Yes, it’s true. I gets all young and muscly when I climb.

I’m on a bit of an odyssey this year.

I have always wanted to be a sci fi writer, and over the last five years, I have achieved that dream. In addition to my gay romance tales, I have published five sci fi novels, with a sixth due out in October.

But one thing has eluded me.

Most successful sci fi writers (and I use that term in the popular/financial sense) are members of SFWA (say it with me – “siff-wah”) – the Sci Fi Writer’s Association. But there’s a catch.

To join, you have to either make at least $3,000 on a single sci fi title in one year for the top-tier membership, or sell stories to a sci fi magazine for at least 6 cents a word.

My best-selling title just topped $1,000 – over two years – so at the moment I am far from qualifying for the full membership.

And my best short story sail netted me about 1.5¢ per word, not because the publisher was stingy, but because the market ‘m in is a small one, especially for sci fi.

So the associate membership option seems a bit easier – except for the fact that the best of the qualifying magazines get hundreds of submissions a month, and can only take 6-8.

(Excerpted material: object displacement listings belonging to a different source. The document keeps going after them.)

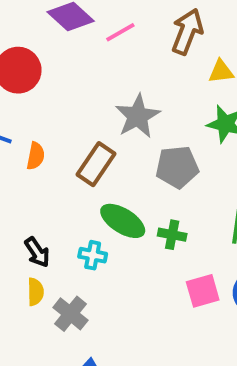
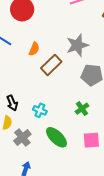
orange semicircle: (36, 156) -> (34, 49), moved
green ellipse: (123, 221) -> (56, 137), moved
green cross: (172, 235) -> (82, 109), turned 32

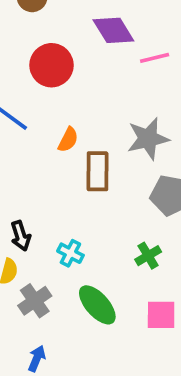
brown rectangle: (51, 65) -> (97, 171), turned -50

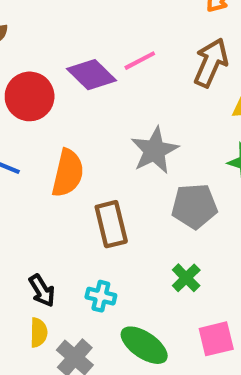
purple diamond: (113, 30) -> (92, 75), moved
orange semicircle: (68, 140) -> (68, 173), size x1.6
brown rectangle: (97, 171) -> (111, 224), moved

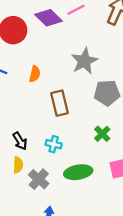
orange semicircle: (68, 173) -> (35, 74), size x0.6
green ellipse: (144, 345) -> (78, 172), turned -44

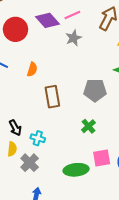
gray star: (84, 61) -> (74, 38), moved, size x0.7
cyan cross: (54, 144) -> (38, 138), moved
green ellipse: (78, 172) -> (76, 170), moved

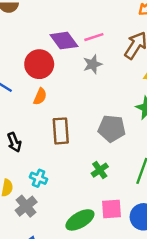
red circle: (15, 29) -> (39, 64), moved
black arrow: (15, 128) -> (14, 142), moved
green ellipse: (76, 170) -> (80, 220), turned -30

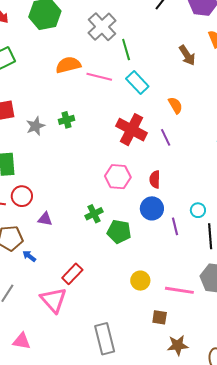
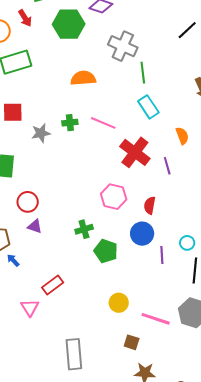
gray cross: (102, 27) -> (123, 46), turned -32
pink line: (99, 77) -> (103, 123), moved
green cross: (66, 120) -> (70, 123), moved
red circle: (22, 196) -> (28, 202), moved
pink triangle: (53, 300) -> (30, 308), size x0.7

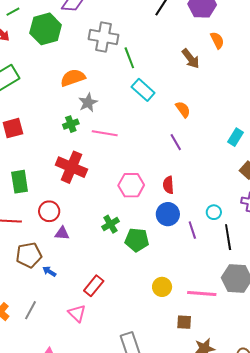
pink line: (103, 123) -> (105, 133), moved
gray star: (41, 133) -> (88, 103), moved
red cross: (135, 152) -> (71, 167), moved

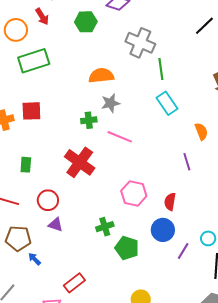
green hexagon: (46, 29) -> (86, 22), size x0.7
green rectangle: (20, 182) -> (26, 165), size x0.7
purple line: (192, 230) -> (183, 251), turned 36

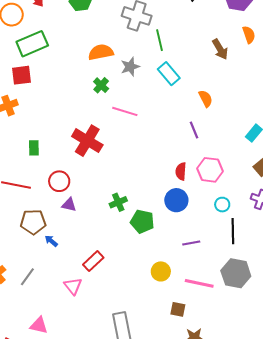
gray star: (110, 103) -> (130, 67), moved
red square: (31, 111) -> (22, 75), moved
green cross: (89, 120) -> (101, 85), moved, turned -35
pink hexagon: (134, 193) -> (210, 170), moved
purple line: (183, 251) -> (191, 243), moved, turned 54

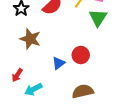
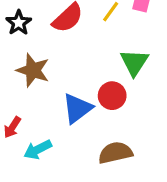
green triangle: (98, 18) -> (134, 62), moved
blue triangle: (59, 63) -> (77, 108), size x1.5

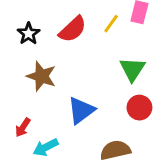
red circle: (112, 96) -> (139, 108), moved

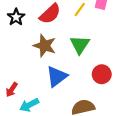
green triangle: (132, 69) -> (80, 45), moved
brown star: (41, 76) -> (45, 46), moved

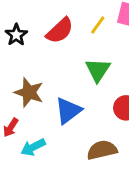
brown star: (45, 46) -> (29, 92), moved

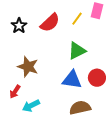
green triangle: (98, 70) -> (77, 51), turned 30
blue triangle: (68, 111) -> (72, 80), moved, turned 45

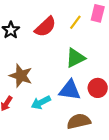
cyan arrow: (31, 106) -> (41, 102), moved

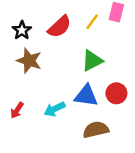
brown star: (21, 76) -> (29, 61), moved

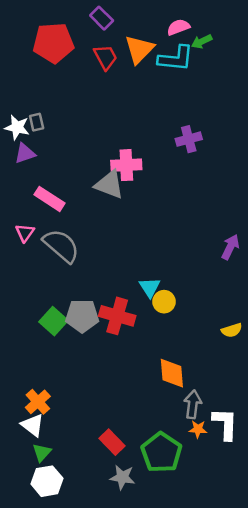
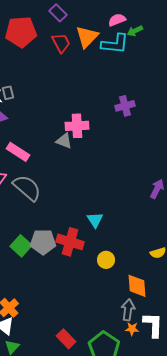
gray triangle: (109, 185) -> (64, 141), size x0.7
yellow circle: (164, 302) -> (106, 260), moved
orange diamond: (172, 373) -> (137, 286), moved

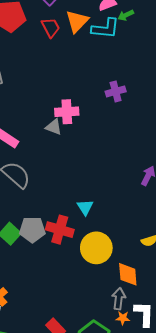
yellow circle: (106, 260) -> (96, 248), size x1.8

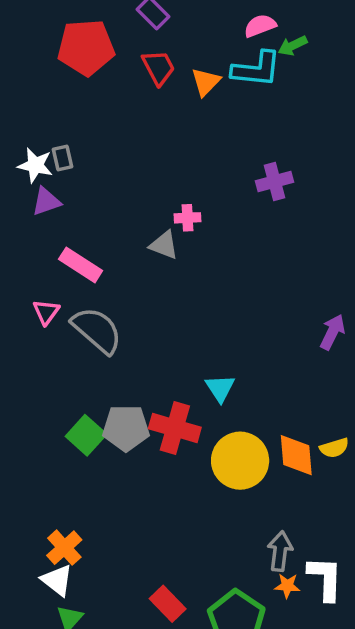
orange triangle: (77, 21) -> (206, 82), moved, size x0.7
pink cross: (67, 112) -> (188, 218), size x0.6
orange diamond: (128, 274) -> (296, 455), moved

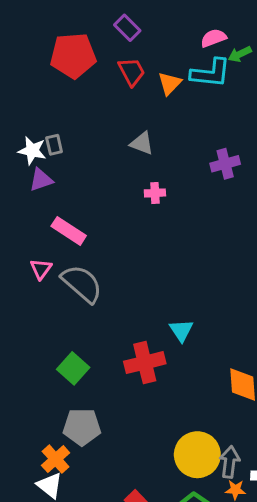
gray triangle: (164, 245) -> (142, 143), moved
gray pentagon: (126, 428) -> (82, 427), moved
red cross: (175, 428) -> (145, 363), turned -30
yellow circle: (240, 461) -> (197, 455), moved

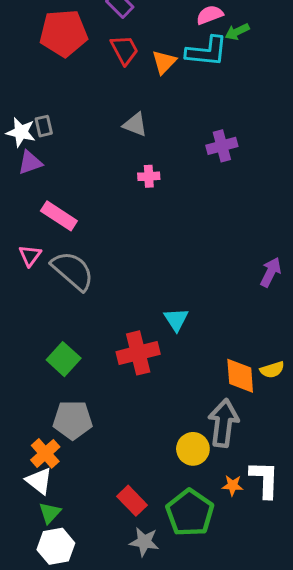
yellow circle: (197, 455) -> (193, 449), size x0.7
gray arrow: (230, 462) -> (223, 423), moved, size x1.4

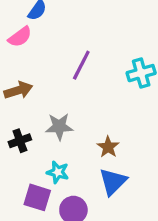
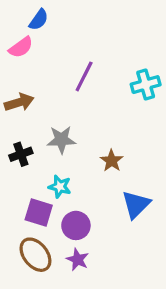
blue triangle: (113, 182) -> (136, 204), moved

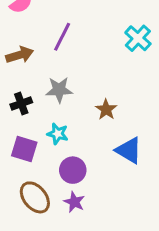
purple line: (84, 76) -> (62, 37), moved
cyan cross: (146, 85) -> (138, 38), turned -32
blue triangle: (136, 204) -> (129, 150), turned -44
purple square: (39, 213) -> (24, 149), moved

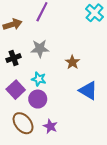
purple square: (24, 149) -> (16, 90), turned 30
purple circle: (73, 170) -> (38, 99), moved

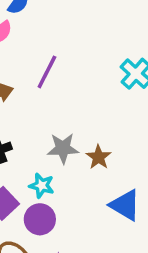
gray star: (40, 49) -> (63, 148), moved

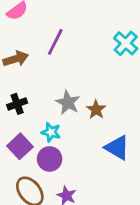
gray star: (63, 148) -> (68, 103), turned 30

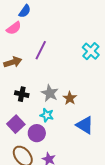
black cross: (17, 104) -> (22, 94), moved, turned 32
cyan star: (51, 132) -> (47, 115), moved

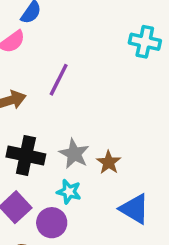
cyan cross: (91, 51) -> (145, 42), moved, turned -30
black cross: (22, 94) -> (26, 155), size x1.5

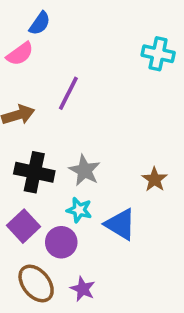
brown star: (109, 162) -> (155, 179), moved
blue triangle: (134, 209) -> (120, 224), moved

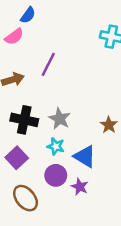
purple circle: (61, 242) -> (56, 175), moved
purple star: (83, 289) -> (80, 187), moved

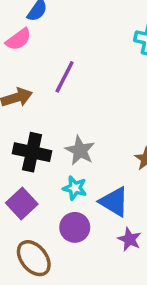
purple star: (80, 187) -> (129, 239), moved

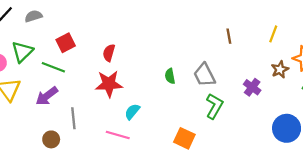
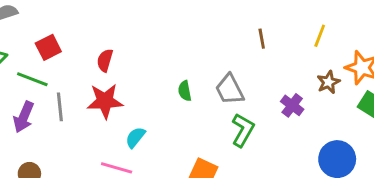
purple arrow: (47, 96) -> (24, 117), turned -30
gray line: (73, 118) -> (60, 107), moved

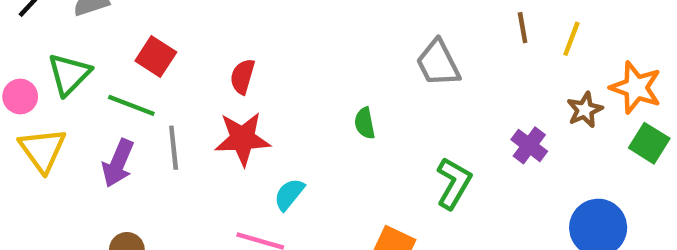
brown line: (262, 39) -> (523, 28), moved
red square: (48, 47) -> (156, 56), turned -30
gray trapezoid: (230, 89) -> (438, 63), moved

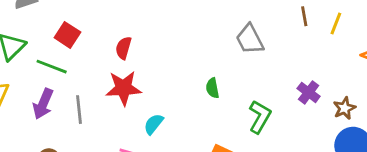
brown star: (585, 110) -> (344, 108), moved
green semicircle: (365, 123) -> (212, 88), moved
gray line: (174, 148) -> (79, 110), moved

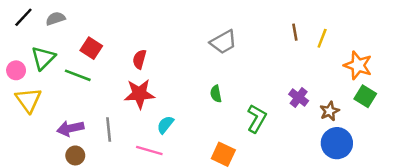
gray trapezoid: (250, 39) -> (223, 42), moved, turned -92
purple arrow: (43, 104) -> (70, 128), moved, turned 55
gray line: (79, 110) -> (109, 130), moved

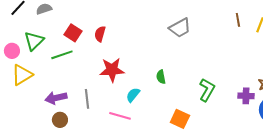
red semicircle: (139, 59) -> (100, 34), moved
green line: (78, 75) -> (62, 55), turned -40
green semicircle: (216, 94) -> (161, 77), moved
purple cross: (299, 97) -> (246, 96), moved, turned -35
yellow triangle: (28, 100) -> (22, 75), turned 35

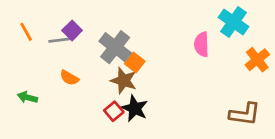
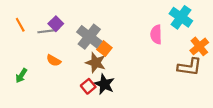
green arrow: (27, 97) -> (21, 76), turned -72
brown L-shape: (245, 114) -> (190, 67), moved

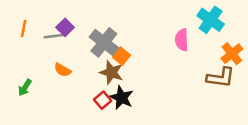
orange line: (20, 25) -> (24, 29), turned 40

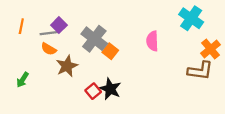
pink semicircle: (182, 40) -> (152, 41), moved
orange semicircle: (63, 70) -> (49, 49), moved
brown star: (111, 72) -> (67, 66), moved, turned 30

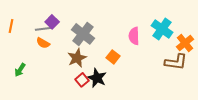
cyan cross: (191, 18) -> (162, 29), moved
orange line: (21, 26) -> (11, 26), moved
orange square: (110, 51) -> (113, 57), moved
brown star: (67, 66) -> (77, 58), moved

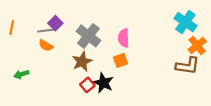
cyan cross: (162, 29) -> (185, 22), moved
pink semicircle: (134, 36) -> (124, 38), moved
orange square: (113, 57) -> (120, 60), turned 32
green arrow: (20, 70) -> (21, 74), turned 40

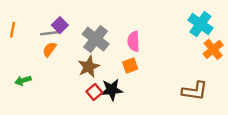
orange semicircle: (46, 45) -> (49, 49), turned 96
brown L-shape: (188, 66) -> (195, 91), moved
black star: (103, 83) -> (112, 90), turned -30

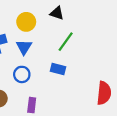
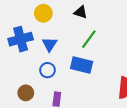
yellow circle: (26, 22) -> (43, 13), moved
blue rectangle: (58, 69) -> (82, 65), size x1.5

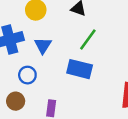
blue circle: (47, 70) -> (27, 75), moved

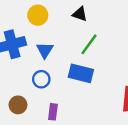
blue circle: (27, 75) -> (41, 79), moved

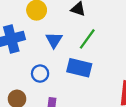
blue triangle: (45, 50) -> (54, 40), moved

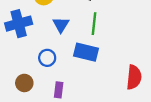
green line: (87, 39) -> (94, 24), turned -30

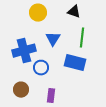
blue cross: (19, 24) -> (24, 51), moved

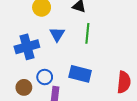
blue rectangle: (75, 63) -> (80, 74), moved
blue circle: (41, 68) -> (45, 77), moved

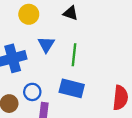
green line: (87, 33) -> (74, 55), moved

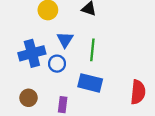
blue circle: (32, 92) -> (57, 64), moved

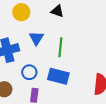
blue circle: (57, 64) -> (29, 72), moved

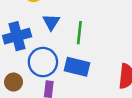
blue circle: (29, 72) -> (43, 62), size x1.6

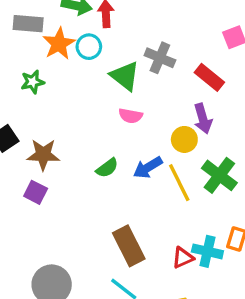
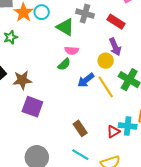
green semicircle: (107, 168) -> (64, 64), moved
purple square: (36, 192) -> (32, 107), moved, size x1.5
brown rectangle: (129, 246) -> (80, 128), size x0.7

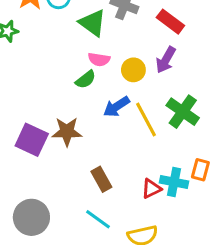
purple arrow: (115, 47) -> (166, 60), turned 48
yellow circle: (106, 61) -> (133, 70), moved
brown star: (22, 80) -> (67, 132), moved

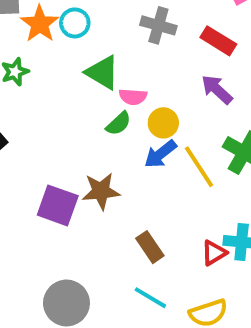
green triangle: (93, 23) -> (103, 72), moved
purple arrow: (166, 60) -> (217, 89), turned 108
yellow circle: (133, 70) -> (163, 123), moved

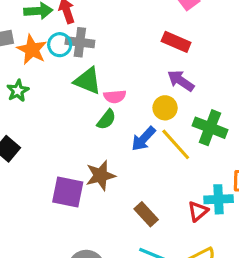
gray cross: (158, 25) -> (80, 42), moved
yellow circle: (163, 123) -> (165, 108), moved

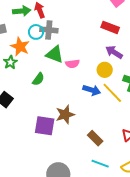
orange star: (32, 50) -> (20, 47), moved
green semicircle: (106, 120) -> (38, 79), moved
blue arrow: (143, 139) -> (92, 90), turned -114

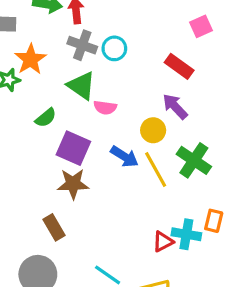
cyan circle: (36, 32) -> (114, 48), moved
purple square: (45, 126) -> (73, 148), moved
brown rectangle: (95, 138) -> (54, 227), moved

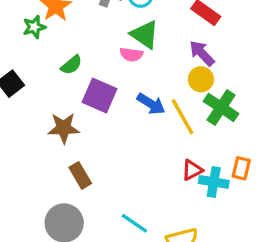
green triangle: (81, 86) -> (145, 35), moved
yellow circle: (153, 130) -> (201, 79), moved
brown star: (73, 184) -> (64, 128), moved
red triangle: (163, 242) -> (192, 170), moved

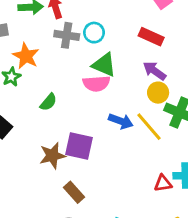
pink semicircle: (131, 54) -> (96, 84), size x1.4
purple square: (100, 96) -> (79, 146), moved
red triangle: (192, 170) -> (163, 183), moved, turned 30

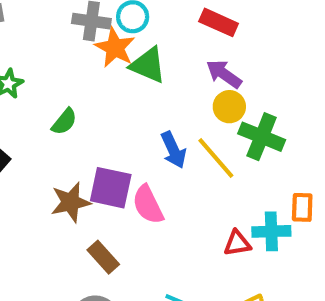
orange star: (26, 56) -> (115, 48), moved
pink semicircle: (96, 84) -> (148, 205), moved, turned 68
blue arrow: (121, 121) -> (173, 150), turned 45

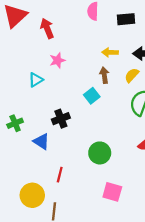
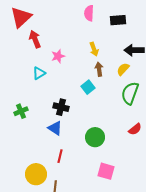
red arrow: (47, 28) -> (35, 39), moved
yellow arrow: (110, 52) -> (94, 49), moved, turned -112
black cross: (61, 119) -> (61, 107), turned 35
blue triangle: (41, 142) -> (55, 128), moved

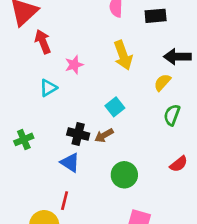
yellow arrow: (94, 49) -> (123, 55), size x1.5
brown arrow: (99, 69) -> (104, 135), moved, turned -112
green semicircle: (130, 93) -> (172, 115), size x0.7
red line: (60, 156) -> (65, 201), moved

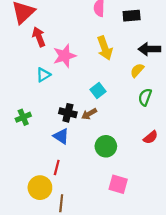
pink star: (74, 65) -> (65, 56), size x1.5

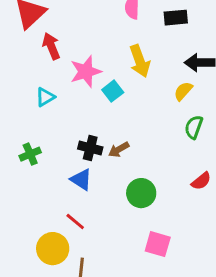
cyan triangle: (43, 75) -> (45, 97), moved
cyan square: (98, 90) -> (113, 91), moved
red line: (57, 168) -> (75, 222), turned -64

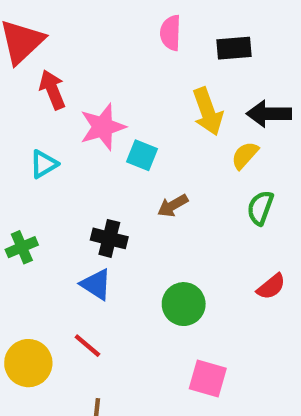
yellow arrow: (140, 61) -> (208, 112), moved
cyan square: (113, 91) -> (142, 155), turned -30
brown arrow: (119, 150) -> (173, 206), moved
yellow circle: (53, 249) -> (28, 363), moved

But hey, I believe in myself and the quality of my storytelling, so what the hell. I am throwing myself into it whole-heartedly, and becoming a bit of a short story factory this year.

I have finished two stories in my SFWA quest, and am almost through a third, and each one is a little sparkling jewel that’s very different from the others. Unlike novels (which I am also still doing), which bog you down in one style and one story for months and months at a time, these shorts let my mind roam free and play in different worlds every month.

And here’s the thing. It has unleashed my creativity in a way I didn’t expect. Every good chef has to hone his cooking skills. Musicians must train their voices and practice their instruments. And writers have to work at their craft too, honing it to a sharp edge.

By working on these unrelated shorts, I’m finding new avenues for that creativity, new ideas that are springing to life under my little writer fingers, and that alone is worth the price of admission.

And if it doesn’t work? If these stories don’t sell?

In these days of self publishing, if my little birds return to the nest, I’ll still be able to put them out there, and my fans will still get to read them. So I count it as a win-win.

They say it takes 100 submissions on average to break into a new market. I hope I can manage it faster than that – at this rate, I’d be about 8-10 years away, and I’m not a spring chicken.

To my writer friends – do you write shorts? If so, what are some of your short story writing secrets? And what do they do for you as a writer, emotionally, creatively, and financially?